◆ **Exercise objective**
Could you copy every record below exactly, leaving out the pictures?
..........
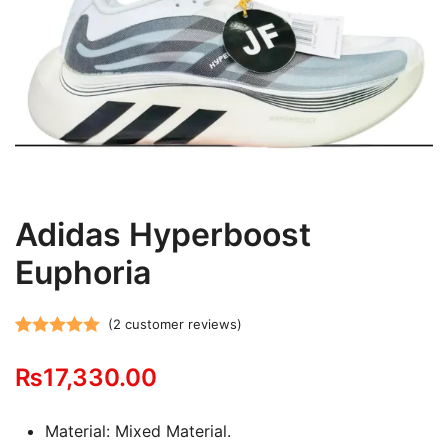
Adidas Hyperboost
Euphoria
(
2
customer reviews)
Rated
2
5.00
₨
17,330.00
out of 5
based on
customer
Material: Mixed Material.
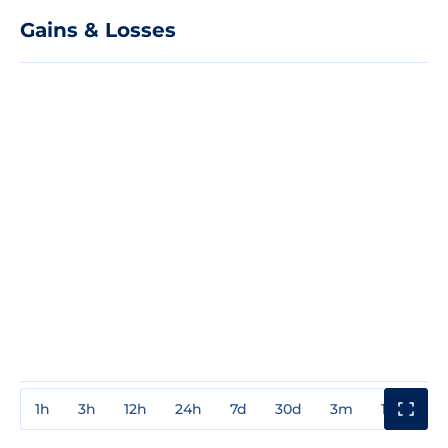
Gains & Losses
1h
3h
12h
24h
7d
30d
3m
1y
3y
..........
◆ **Result for this task**
Adidas Hyperboost
Euphoria
(
2
customer reviews)
Rated
2
5.00
₨
17,330.00
out of 5
based on
customer
Material: Mixed Material.
Gains & Losses
1h
3h
12h
24h
7d
30d
3m
1y
3y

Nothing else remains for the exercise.